Incarnation, Parousie et Histoire

L’aliénation historico-dialectique de Dieu n’est autre que la Révélation de Dieu dans l’Histoire tenue pour le « calvaire de l’Esprit Absolu » au cours duquel le sacrifice du Fils est sans cesse recommencé. La mort de Dieu n’est donc plus un événement localisé et daté, n’ayant eu lieu qu’une fois dans le temps des hommes, elle devient le moteur dialectique qui réconcilie l’Etre et le Devenir ; en effet, chaque civilisation constitue, aux yeux de Hegel, une Incarnation de l’Absolu dans le temps et dans l’espace, une sécularisation de Dieu. La mort d’une civilisation répète celle du Christ, l’avènement d’une nouvelle civilisation qui surgit des cendres de la précédente n’est autre que la répétition dans l’histoire de la remontée à la droite du Père. L’histoire devient ainsi la dimension ontologique par excellence dans la mesure où elle est la Manifestation de l’Absolu qui vit, meurt et renaît telle Phénix. D’où l’idée typiquement hégélienne que « Geist ist Zeit » (L’Esprit est Temps) et que «le Vrai est le devenir de soi-même» (Phénoménologie t. 1 , p. 18). Nous retrouvons donc là, mais dynamisée par l’histoire, une idée de Me Eckhart selon laquelle sans le monde Dieu ne serait pas Dieu ; cette philosophie hégélienne de l’histoire reprend également une vieille idée gnostique selon laquelle la théogonie et la cosmogonie ne font qu’un (cf. plus tard la même idée chez Teilhard de Chardin ; toutefois, chez lui le temps ne sera plus celui de l’histoire, mais celui de l’Evolution biologique tenue pour la Parousie du Verbe). Quant au Grand Homme, sur qui opère la « ruse de la Raison » absolue qui lui laisse croire qu’il agit de son plein gré alors qu’elle se sert de lui pour assurer la marche en avant de l’histoire, il est, à la manière du prophète, un instrument entre les mains du Dieu vivant dans l’histoire et les événements (d’où les appellations inconsciemment hégéliennes qu’utilisent ceux qui glorifient, selon leur terminologie, l’Homme Providentiel, le Guide ou le Petit Père des Peuples, voire le Grand Timonier).

La Mort

On lit dans Jean 12. 24 : «Si le grain de blé qui est tombé en terre ne meurt, il reste seul ; mais s’il meurt, il porte beaucoup de fruits». Cette idée se retrouve chez Hegel pour qui, tout comme la mort provient de la vie, de même la vie renaît de la mort. Autrement dit : pour qu’une civilisation nouvelle naisse, il est nécessaire que meure celle qu’elle remplace. Nous nous trouvons donc en présence d’un dépassement dialectique dans et par lequel toute négation se trouve niée à son tour. La fleur nie le bouton et naît de la mort de celui-ci, tout comme le fruit naîtra de la mort de la fleur qu’il niera en la dépassant (Aufhebung). Ainsi, en tant que négation de la négation, le dépassement dialectique assure la mort de la mort (cf. Philo de la Relig. t. IV, p. 160). Le « 0 Mort où est ta victoire ? » est donc proféré par le dialecticien de l’histoire qui nous montre que toute mort est moteur d’une naissance. Y comprise la mort de Dieu. Nous pouvons donc dire que cette suite ininterrompue de naissances, de vies et de morts du Christ dans le devenir de l’histoire, qui est en même temps celui de Dieu, fait du Verbe Incarné non seulement le Médiateur, mais la médiation qui opère la synthèse du fini et de l’infini.

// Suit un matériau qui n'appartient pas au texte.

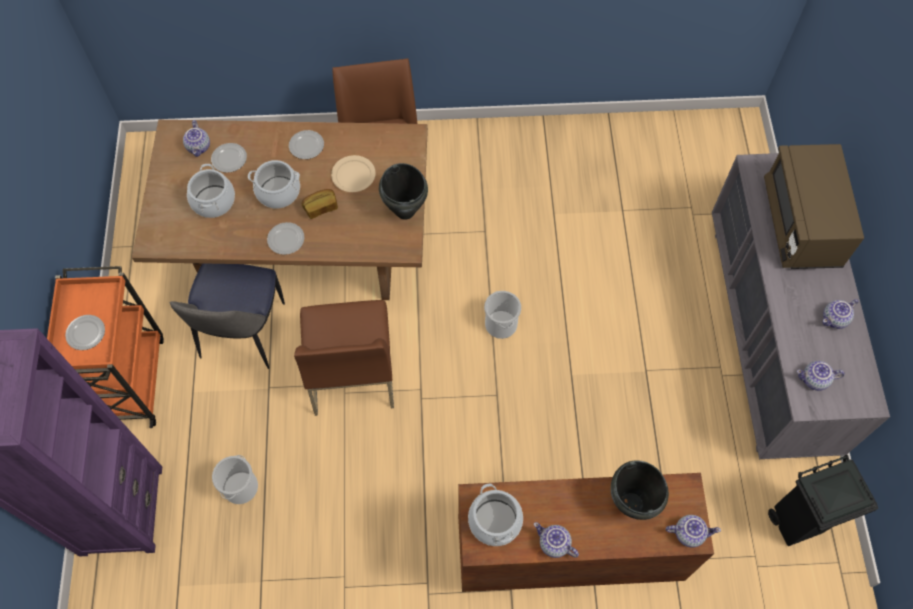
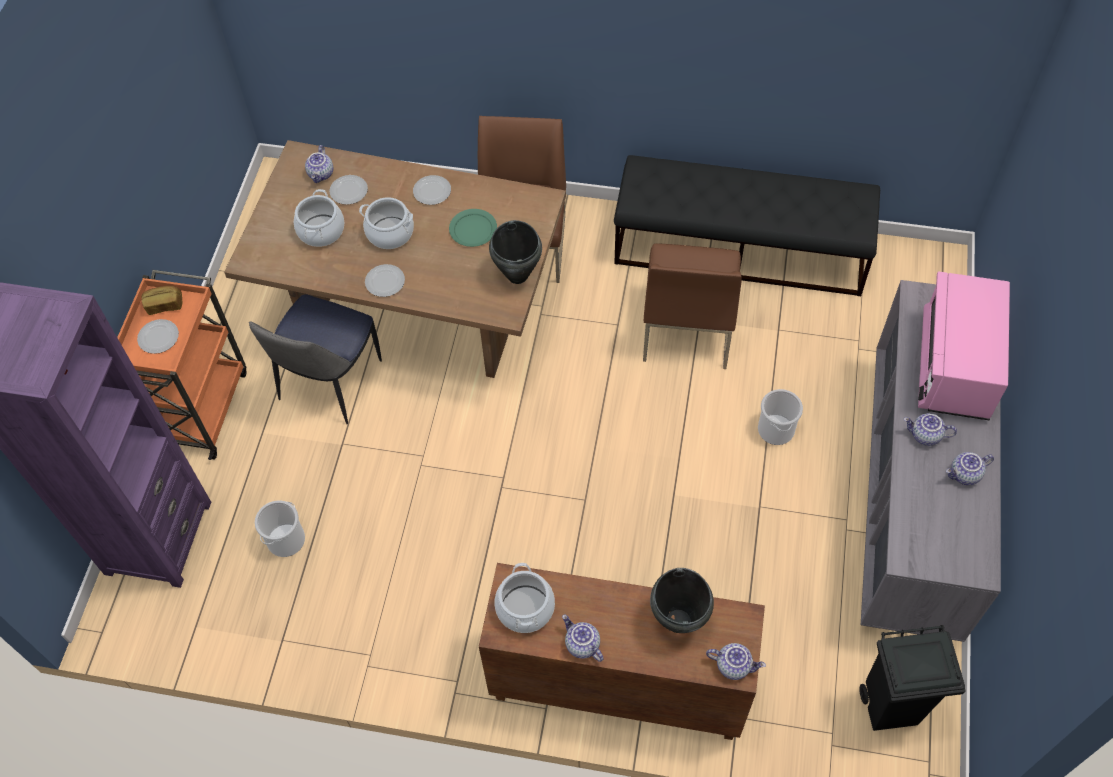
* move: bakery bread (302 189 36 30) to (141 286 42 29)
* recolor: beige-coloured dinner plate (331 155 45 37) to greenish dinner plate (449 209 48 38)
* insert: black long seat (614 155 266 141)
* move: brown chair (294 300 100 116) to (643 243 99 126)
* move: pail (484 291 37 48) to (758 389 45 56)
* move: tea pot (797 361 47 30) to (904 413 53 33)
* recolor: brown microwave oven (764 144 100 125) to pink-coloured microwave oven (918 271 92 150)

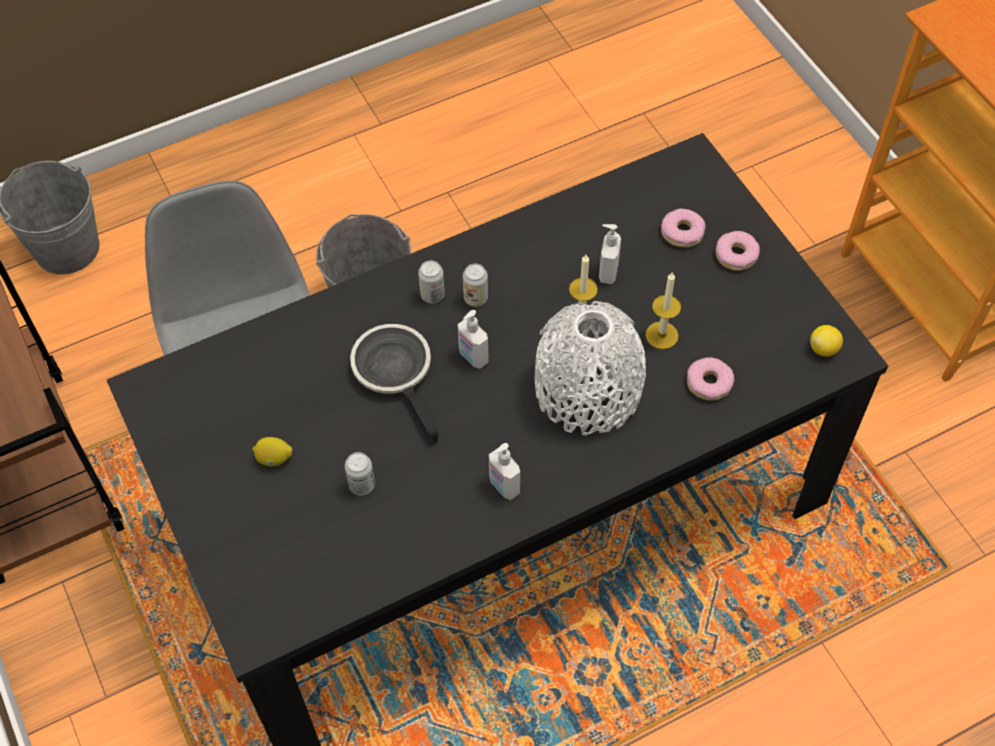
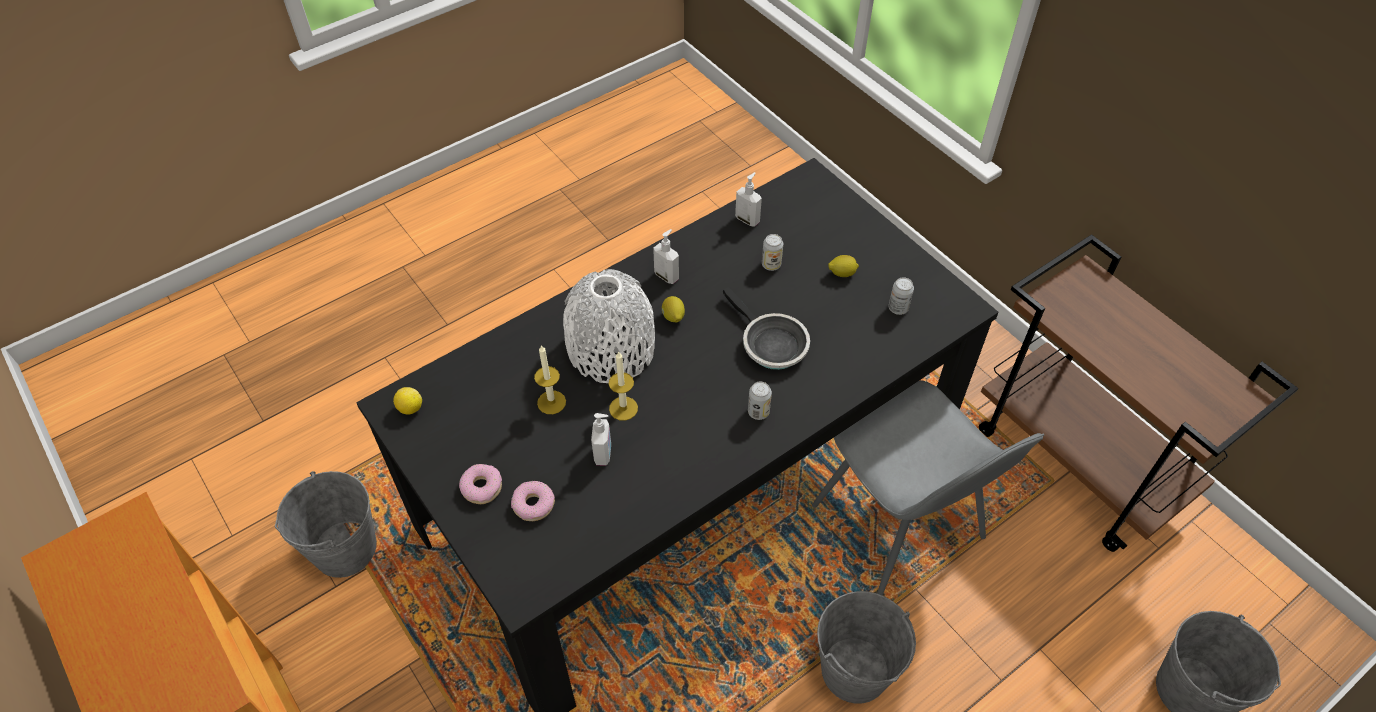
* insert: gray pail (275 471 102 107)
* insert: lemon (662 296 23 27)
* move: soap bottle (458 310 31 59) to (735 172 27 55)
* move: sealed can (463 264 25 43) to (889 277 25 38)
* delete: donut (687 358 48 43)

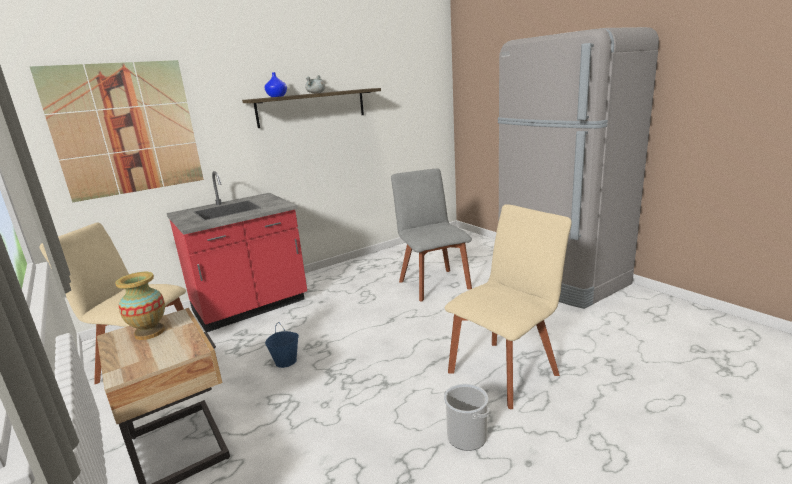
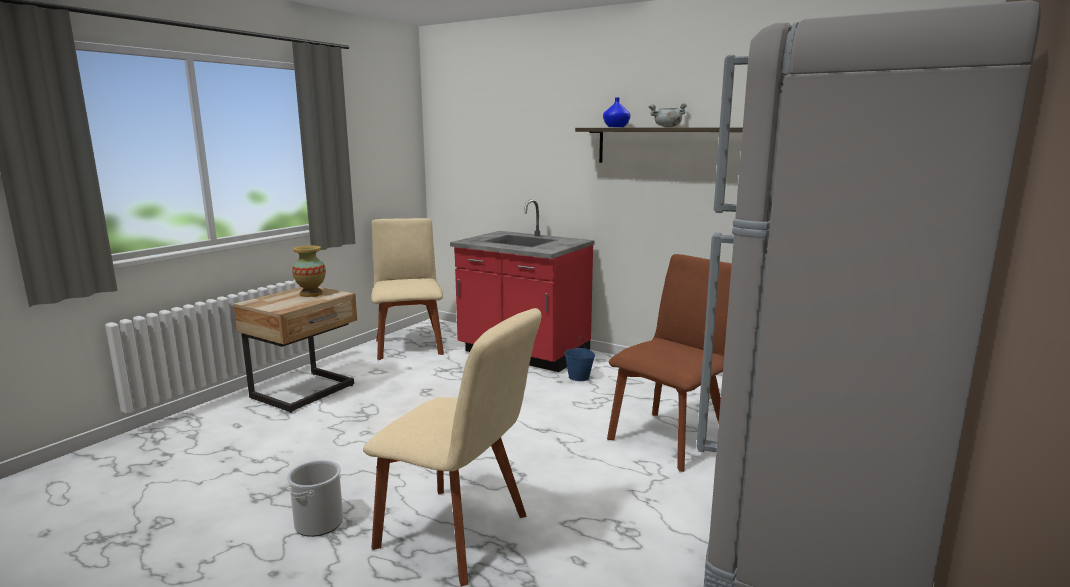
* move: blue-coloured pail (265 322 34 46) to (564 336 31 45)
* recolor: gray chair (391 168 81 133) to brown chair (607 254 125 218)
* delete: picture (30 60 174 142)

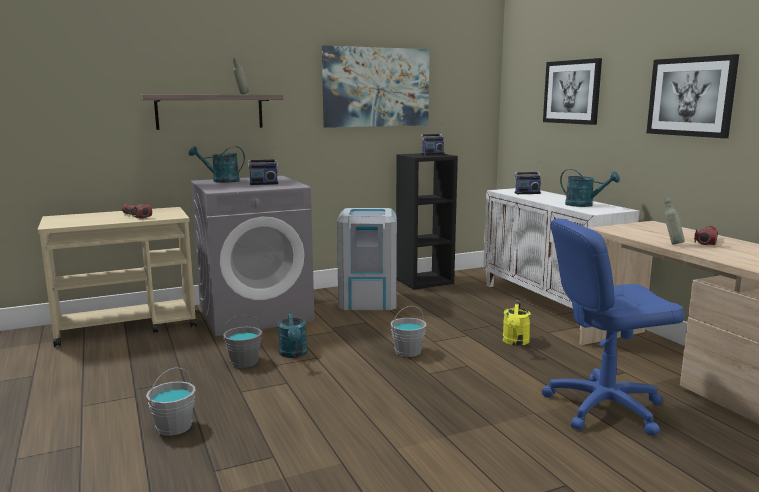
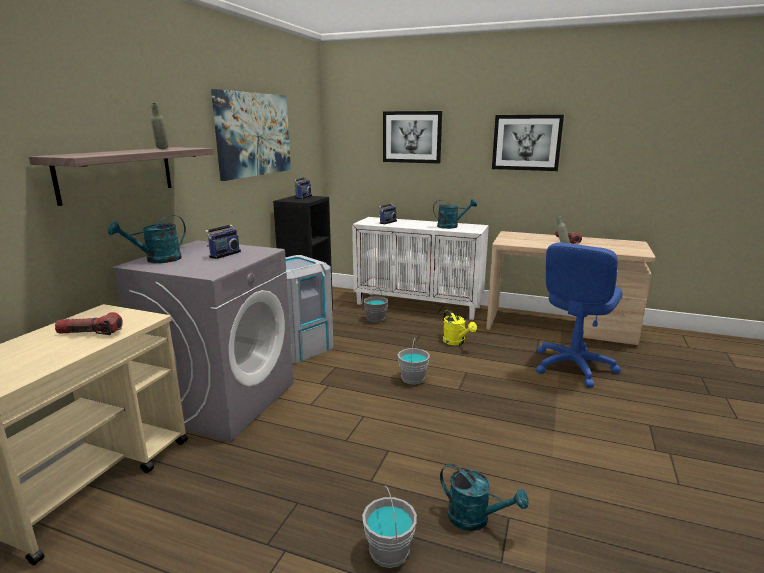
* move: gray pail (222 315 41 53) to (364 288 24 35)
* move: turquoise-coloured watering pot (278 310 29 48) to (440 463 89 68)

Rédemption, rémission et réconciliation

La Vie de l’Esprit absolu dans l’histoire possède en fin de compte la mission traditionnellement attribuée au Jugement dernier ; mais ici c’est demain qui nous délivrera d’aujourd’hui, tout comme aujourd’hui nous a délivrés d’hier. Tout ce qui (dans le christianisme, relevait de l’eschatologie va désormais relever de l’Histoire. Le grand et seul Tribunal est donc, en définitive, celui de l’Histoire, Vie de Dieu dans et par le Temps. Un tel point de vue a finalement pour conséquence que le sens et la valeur d’un acte sont toujours en sursis ; pour pouvoir se prononcer sur la valeur d’un acte, il faut savoir ce qu’il en résultera. C’est ainsi que Kojève, un interprète marxisto-heideggerien de Hegel, nous dit que si un homme tue un roi, il faut attendre de voir ce qui résultera de ce geste pour pouvoir le juger. Si le peuple pleure son roi et maudit celui qui le lui a ravi, alors il faut dire que ce dernier est un assassin ; mais si une révolution populaire suit la disparition du roi, alors celui qui l’a tué ne doit pas être considéré comme un assassin mais bien comme un héros, comme un modèle de vertu et de civisme (cf. A. Kojève, Introduction à la lecture de Hegel, Paris 1947, p. 463 ; cet ouvrage, plus que discutable mais assez original, a été pillé par beaucoup de philosophes français qui se gardent bien de le citer). Il n’y a donc pas, à proprement parler, de mal radical, puisque toute faute est, en définitive, une felix culpa dans la mesure où elle a pu donner naissance à ce qui la rectifia en la dépassant. C’est pourquoi la vertu eschatologicodialectique de l’histoire, telle que Hegel la conçoit, l’amène à dire : « Les blessures de l’Esprit se guérissent sans laisser de cicatrices » (Phénoménologie, t. II, p. 197). Le futur est ainsi investi d’assurer le dépassement de la mort: « L’Esprit peut faire que ce qui a été fait ne le soit pas ; l’action demeure bien dans le souvenir, mais l’Esprit l’efface » (Philo. de la Relig. t. IV, p. 165). C’est donc l’Histoire qui assure le pardon et le rachat des péchés dans la mesure où ils ont pu donner naissance à un futur qui les a dépassés.

L’Eglise et l’Etat

On trouve de nombreux textes dans les Ecritures qui précisent que l’Eglise est le corps du Christ dont nous sommes les membres. Une telle idée va se retrouver chez Hegel, mais laïcisée et sécularisée puisque, finalement, l’Etat prendra la place de l’Eglise et cherchera à jouer le rôle que celle-ci assumait jusqu’alors. L’Etat va être chargé d’assurer la synthèse de l’individu fini et de l’Infini, et cela pas seulement sociologiquement, mais ontologiquement.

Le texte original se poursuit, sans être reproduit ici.